_Exercise data:_
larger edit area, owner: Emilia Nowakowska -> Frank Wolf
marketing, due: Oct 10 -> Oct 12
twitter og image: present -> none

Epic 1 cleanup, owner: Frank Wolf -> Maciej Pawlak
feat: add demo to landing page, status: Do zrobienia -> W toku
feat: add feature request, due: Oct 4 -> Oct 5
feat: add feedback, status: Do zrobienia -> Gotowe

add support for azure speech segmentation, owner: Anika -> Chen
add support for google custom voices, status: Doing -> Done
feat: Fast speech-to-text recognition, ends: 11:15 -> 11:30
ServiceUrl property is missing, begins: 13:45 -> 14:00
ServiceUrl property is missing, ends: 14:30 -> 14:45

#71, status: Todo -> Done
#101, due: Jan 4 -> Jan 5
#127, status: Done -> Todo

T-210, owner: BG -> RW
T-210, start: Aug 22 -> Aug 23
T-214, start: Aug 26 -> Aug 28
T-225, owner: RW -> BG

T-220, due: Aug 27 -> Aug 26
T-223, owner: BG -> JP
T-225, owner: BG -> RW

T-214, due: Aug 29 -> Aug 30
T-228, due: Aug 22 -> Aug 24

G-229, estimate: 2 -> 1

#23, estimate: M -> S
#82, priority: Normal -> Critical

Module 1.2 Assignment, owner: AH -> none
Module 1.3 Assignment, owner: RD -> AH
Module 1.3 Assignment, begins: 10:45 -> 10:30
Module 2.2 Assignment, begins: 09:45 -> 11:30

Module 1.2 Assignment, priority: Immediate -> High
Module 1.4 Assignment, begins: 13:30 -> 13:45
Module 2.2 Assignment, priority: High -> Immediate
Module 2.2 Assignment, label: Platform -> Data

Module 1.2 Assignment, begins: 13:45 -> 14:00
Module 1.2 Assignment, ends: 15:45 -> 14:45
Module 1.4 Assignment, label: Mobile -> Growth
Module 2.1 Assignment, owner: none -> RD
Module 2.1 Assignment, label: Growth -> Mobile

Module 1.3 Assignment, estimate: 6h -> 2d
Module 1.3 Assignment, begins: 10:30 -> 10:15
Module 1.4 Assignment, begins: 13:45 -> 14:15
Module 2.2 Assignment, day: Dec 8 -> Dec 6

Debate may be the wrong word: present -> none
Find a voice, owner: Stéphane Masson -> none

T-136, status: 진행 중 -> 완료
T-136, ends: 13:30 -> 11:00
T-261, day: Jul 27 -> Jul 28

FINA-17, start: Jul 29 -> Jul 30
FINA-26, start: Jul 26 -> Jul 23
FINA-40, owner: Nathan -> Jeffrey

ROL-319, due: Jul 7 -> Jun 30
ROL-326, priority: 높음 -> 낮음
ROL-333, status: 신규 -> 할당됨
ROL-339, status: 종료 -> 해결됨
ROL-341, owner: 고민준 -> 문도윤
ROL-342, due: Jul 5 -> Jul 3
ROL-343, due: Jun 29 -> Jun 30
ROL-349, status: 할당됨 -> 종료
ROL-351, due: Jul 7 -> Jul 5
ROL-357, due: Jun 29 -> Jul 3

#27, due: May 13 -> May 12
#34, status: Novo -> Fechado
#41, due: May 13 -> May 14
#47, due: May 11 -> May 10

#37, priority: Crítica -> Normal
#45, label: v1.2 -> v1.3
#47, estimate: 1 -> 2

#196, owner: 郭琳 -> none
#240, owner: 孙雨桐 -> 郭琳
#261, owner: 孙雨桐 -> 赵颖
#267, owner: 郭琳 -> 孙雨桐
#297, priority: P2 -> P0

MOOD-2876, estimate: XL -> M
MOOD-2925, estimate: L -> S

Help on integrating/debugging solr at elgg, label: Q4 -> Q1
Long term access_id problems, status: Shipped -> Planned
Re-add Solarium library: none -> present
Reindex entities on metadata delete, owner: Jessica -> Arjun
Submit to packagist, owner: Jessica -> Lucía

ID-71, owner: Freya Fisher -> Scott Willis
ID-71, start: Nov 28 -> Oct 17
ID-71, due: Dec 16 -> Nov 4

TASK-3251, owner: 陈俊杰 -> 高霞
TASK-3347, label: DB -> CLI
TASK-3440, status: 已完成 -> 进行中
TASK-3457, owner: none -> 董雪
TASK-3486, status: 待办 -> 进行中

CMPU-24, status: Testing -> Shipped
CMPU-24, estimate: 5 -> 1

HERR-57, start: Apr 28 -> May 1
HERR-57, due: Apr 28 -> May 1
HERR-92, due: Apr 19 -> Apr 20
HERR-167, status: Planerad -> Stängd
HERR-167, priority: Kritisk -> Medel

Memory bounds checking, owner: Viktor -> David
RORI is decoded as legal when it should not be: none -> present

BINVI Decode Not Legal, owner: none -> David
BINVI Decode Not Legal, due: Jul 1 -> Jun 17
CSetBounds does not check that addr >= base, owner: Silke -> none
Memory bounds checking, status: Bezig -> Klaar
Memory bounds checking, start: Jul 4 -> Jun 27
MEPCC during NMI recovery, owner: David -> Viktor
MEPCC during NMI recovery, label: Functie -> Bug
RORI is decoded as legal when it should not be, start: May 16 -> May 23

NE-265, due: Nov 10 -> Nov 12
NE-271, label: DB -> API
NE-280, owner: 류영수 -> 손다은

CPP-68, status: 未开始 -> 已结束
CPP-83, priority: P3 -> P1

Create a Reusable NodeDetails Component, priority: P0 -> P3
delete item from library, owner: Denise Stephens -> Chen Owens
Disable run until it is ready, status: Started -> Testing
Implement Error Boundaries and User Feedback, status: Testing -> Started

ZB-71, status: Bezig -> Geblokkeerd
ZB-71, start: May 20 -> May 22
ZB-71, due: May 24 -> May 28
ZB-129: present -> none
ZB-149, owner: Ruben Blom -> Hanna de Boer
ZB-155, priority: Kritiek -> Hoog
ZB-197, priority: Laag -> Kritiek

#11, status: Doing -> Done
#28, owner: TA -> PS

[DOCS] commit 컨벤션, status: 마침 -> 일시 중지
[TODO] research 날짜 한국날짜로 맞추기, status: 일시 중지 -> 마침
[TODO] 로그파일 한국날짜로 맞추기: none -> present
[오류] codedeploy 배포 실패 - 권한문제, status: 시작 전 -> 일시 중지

_Directive:_ Return every line of the data above in which "Mobile" appears.

_Exercise response:_
Module 1.4 Assignment, label: Mobile -> Growth
Module 2.1 Assignment, label: Growth -> Mobile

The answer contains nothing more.